Las ventanas dejaban entrar una luz tenue, cansada, un poco de invierno sobre las paredes blancas que se tintaban amarillas mientras la tarde se consumía entre nuestras palabras calladas. Tú estabas ahí, leyendo algún libro que hoy no logro recordar, mirándome como si cada marca en mi rostro te pareciera una historia fascinante. No se si en realidad sepa que libro se supone que leías, no recuerdo haber hablado de su contenido, o el autor, o la ilustración de la portada. Habían cosas más importantes de las cuales hablar. La brisa entraba tímida a la pieza donde estábamos contemplando la existencia, meditando de la vida en silencio, aprovechando la compañía que nos brindábamos mutuamente. A veces siento que el silencio, en su justa medida, permite que un momento dure para siempre. O al menos así se siente cuando recuerdo esa tarde junto a ti. Tanto fue lo que no nos dijimos ese día, pero que gritamos con el pecho abierto como si se tratara de un libro tapa dura dispuesto a ser leído eternamente en silencio.
Puede que haya sido la quietud, o la luz que vestía con su velo tu blanca piel, cansada. Los pájaros se paseaban en el jardín, justo afuera, y mi memoria imagina una loica caminando curiosa mientras el silencio nos carcomía. Yo era muy inmaduro entonces, y no supe apreciar lo que significaba, el valor que tiene el compartir la ausencia de sonido, la paz que solo algunas personas pueden entregarte de manera tan incondicional como hiciste tú. En esa blanca habitación, de la que tan pocos recuerdos tengo, te tengo a ti, acomodando tus almohadas bajo el atardecer andino, esa brisa fresca colándose entre las ventanas y tu sonrisa perenne diciéndome que todo estaría bien, por que así eras tú, protegiéndome hasta que tu cuerpo se rindiera, cansado.

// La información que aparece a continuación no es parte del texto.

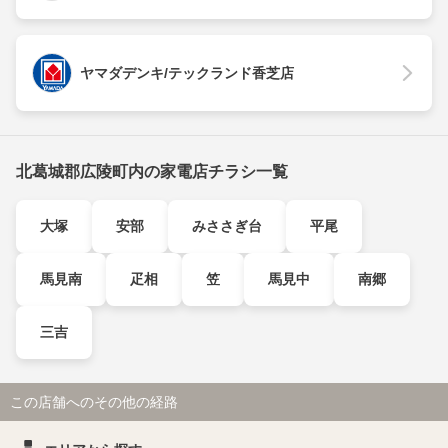
ヤマダデンキ/テックランド香芝店
北葛城郡広陵町内の家電店チラシ一覧
大塚
安部
みささぎ台
平尾
馬見南
疋相
笠
馬見中
南郷
三吉
この店舗へのその他の経路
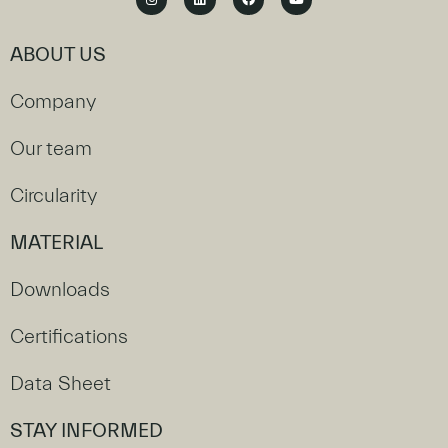
ABOUT US
Company
Our team
Circularity
MATERIAL
Downloads
Certifications
Data Sheet
STAY INFORMED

Ya se hacía tarde y tenía que volver a mi casa. Quería hacerlo, me sentía incómodo y ese lugar me hacía sentir ansioso. Nunca me han gustado las clínicas, su olor a anestesia y la sensación de que todo el mundo te esconde algo pensando que es lo mejor para ti. Me daba pena dejarte allá, pero no podía hacer otra cosa, estabas tratándote y peleando contra una enfermedad de mierda, que solo ya más adulto entiendo lo que significaba. Todos esos cambios de humor, tu cansancio, la pena que te rodeaba, la tensión en las comidas familiares, la sensación de pesar en mis hombros, que no era mía realmente. Aunque yo no entendiera lo que pasaba, sabía que algo no estaba bien contigo y creo que por eso no me portaba tan bien cuando me lo pedías, o era desobediente, hasta irrespetuoso. Dicen que no hay nada tan cruel y a la vez tierno como un niño.
Te lloré como no recuerdo haberlo hecho nunca. Suelo ser súper abierto con mis emociones, en especial la pena, no me avergüenza llorar en público o contar que es lo que me entristece. Contigo fue distinto, lloré en soledad, hacia adentro. Te lloré para ti y para mi, para nuestro silencio que solo vengo a entender tantos años tarde. Me sentí culpable de nunca haberte aprovechado como otros si lo hicieron, de mirarte de reojo, hacerme el desentendido, de no buscarte. Eras increíble, fuera de serie, un personaje de libro, las conversaciones que tuve contigo están marcadas a fuego en mi memoria, y se que jamás las voy a poder recordar con el ahínco que me gustaría haberlas vivido. Tu risa espontánea y la inocencia que a veces se te colaba entre tus longevos años. Y hoy estoy acá, recordando esa tarde que seguro fue solo un momento entre tantos otros que compartimos, pero que ahora resalta con el mismo brillo que te rodeaba ese día. Ahora cada vez que veo esas habitaciones blancas, esos edificios solemnes llenos de silencio, recuerdo los colores con los que llenabas la pieza cuando te venía a ver, y me doy cuenta que ese blanco de las paredes es solo un lienzo esperando para ser decorado. Creo que ahora no me molestan las clínicas, su olor me recuerda a ti y tu sonrisa pintada en la ventana.